Data block:
────────────────

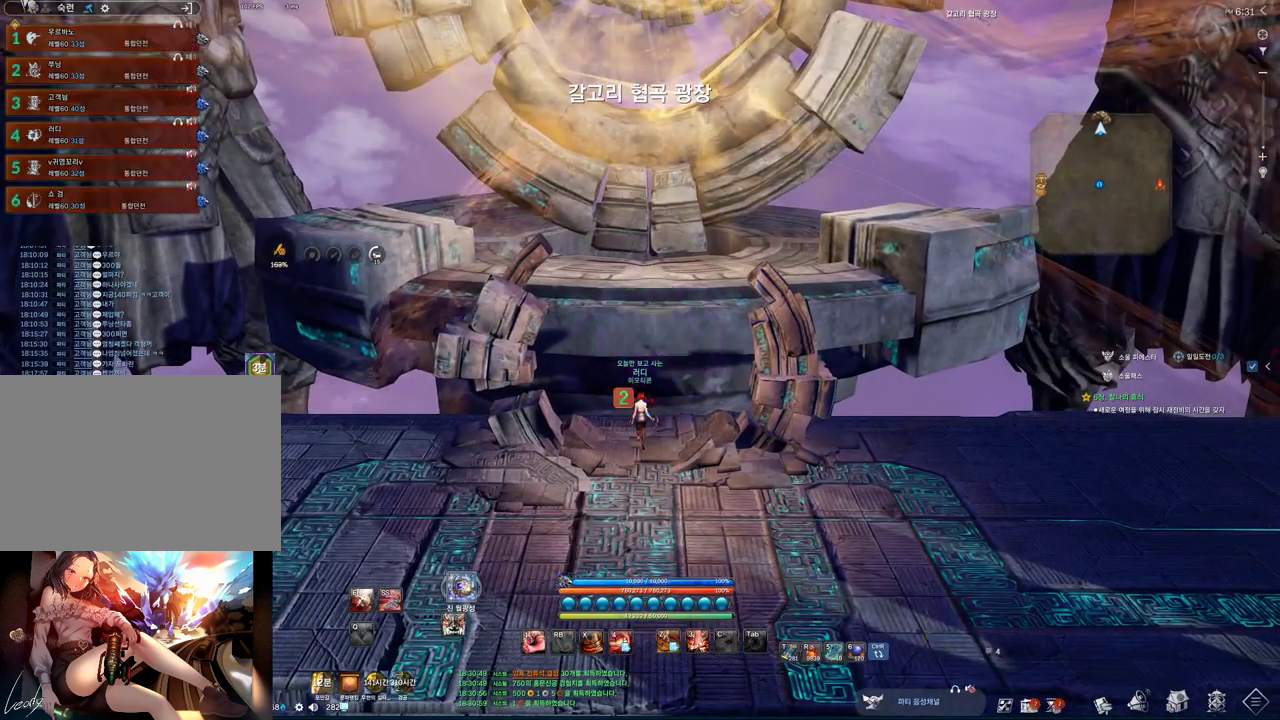
{"keys": [], "mouse": [], "events": [[100, "w", "up"], [300, "alt", "down"], [333, "tab", "down"], [367, "tab", "up"], [400, "alt", "up"]]}
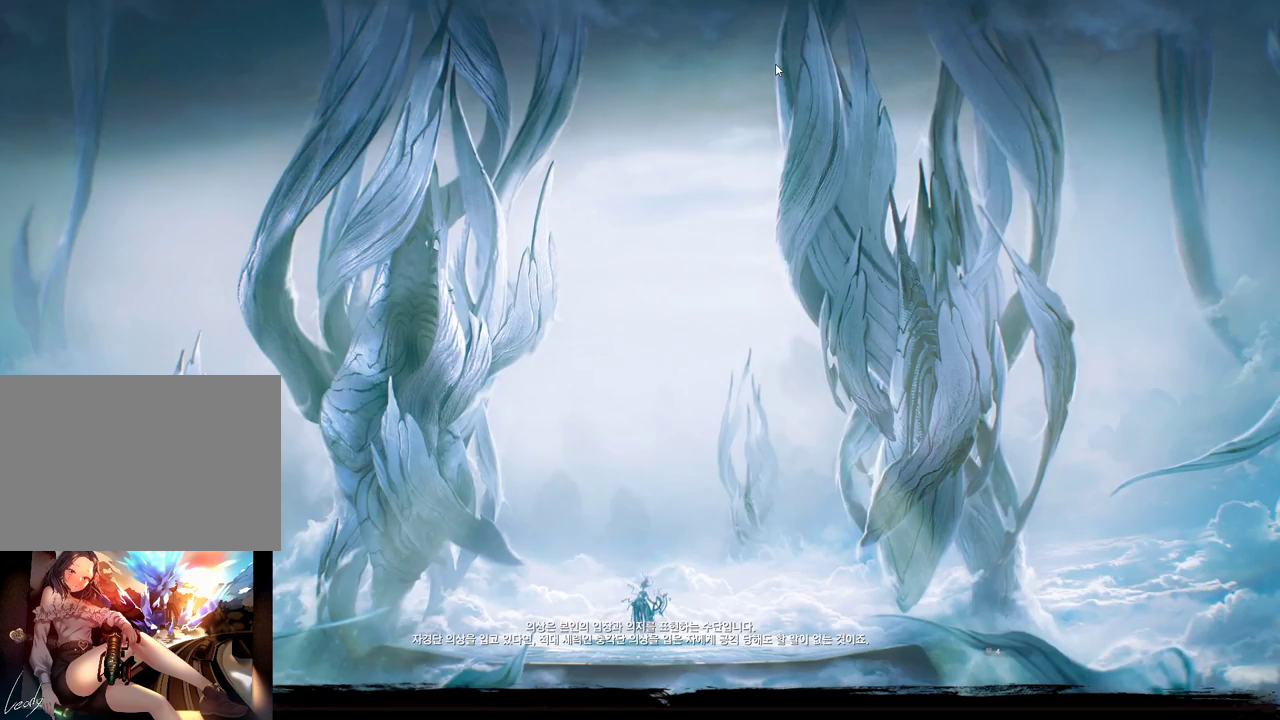
{"keys": [], "mouse": [], "events": []}
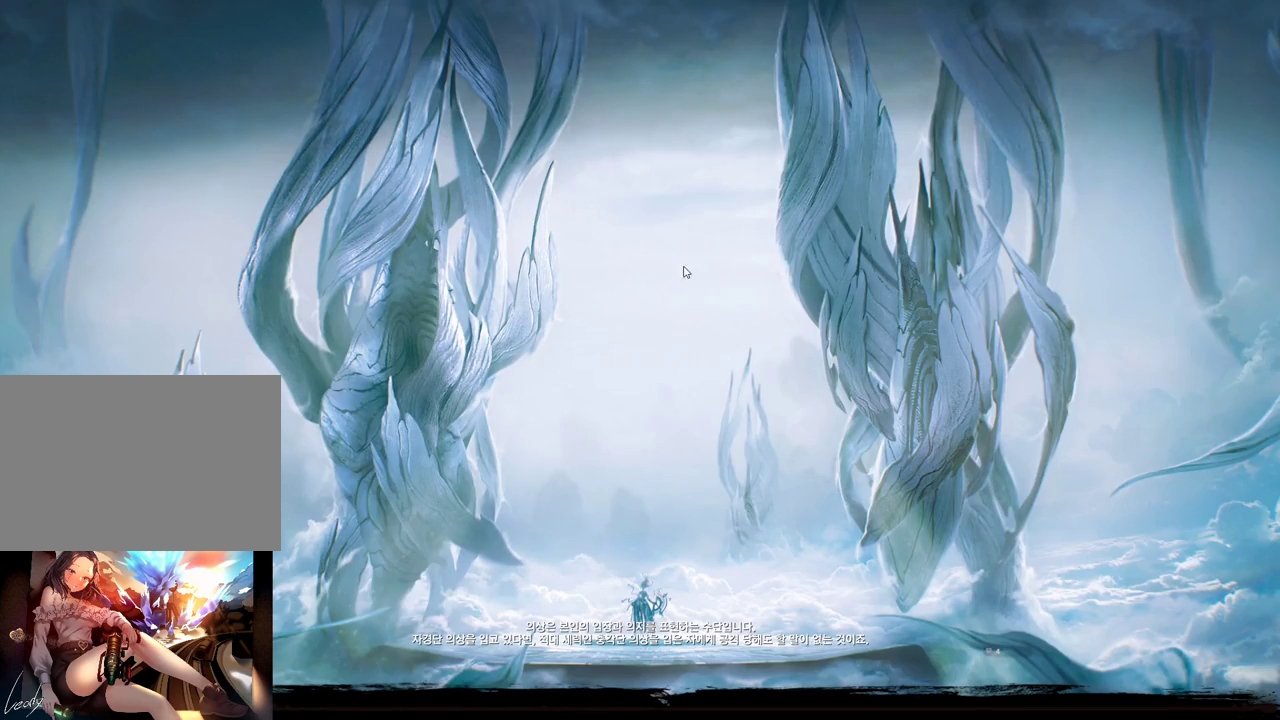
{"keys": [], "mouse": [], "events": []}
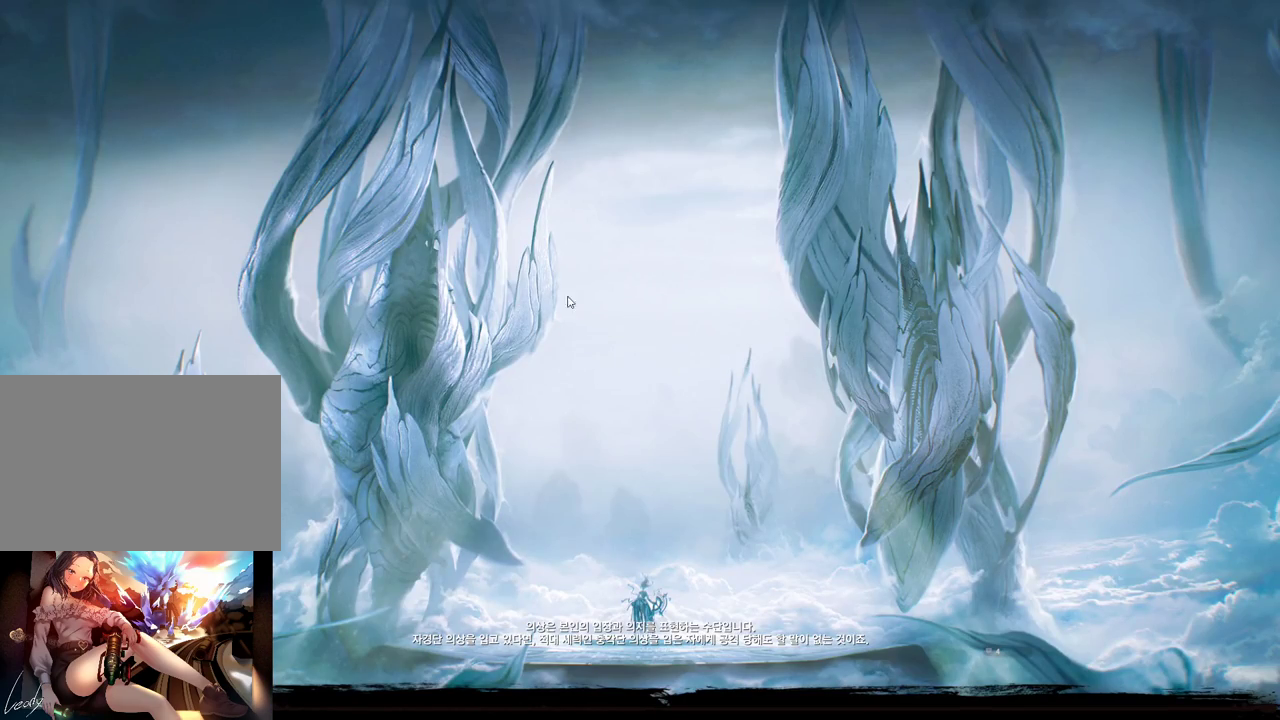
{"keys": [], "mouse": []}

────────────────

Work instructions: Print the full listing exactly, dropping the pictures.

Expected output:
{"keys": [], "mouse": [], "events": [[100, "w", "up"], [300, "alt", "down"], [333, "tab", "down"], [367, "tab", "up"], [400, "alt", "up"]]}
{"keys": [], "mouse": [], "events": []}
{"keys": [], "mouse": [], "events": []}
{"keys": [], "mouse": []}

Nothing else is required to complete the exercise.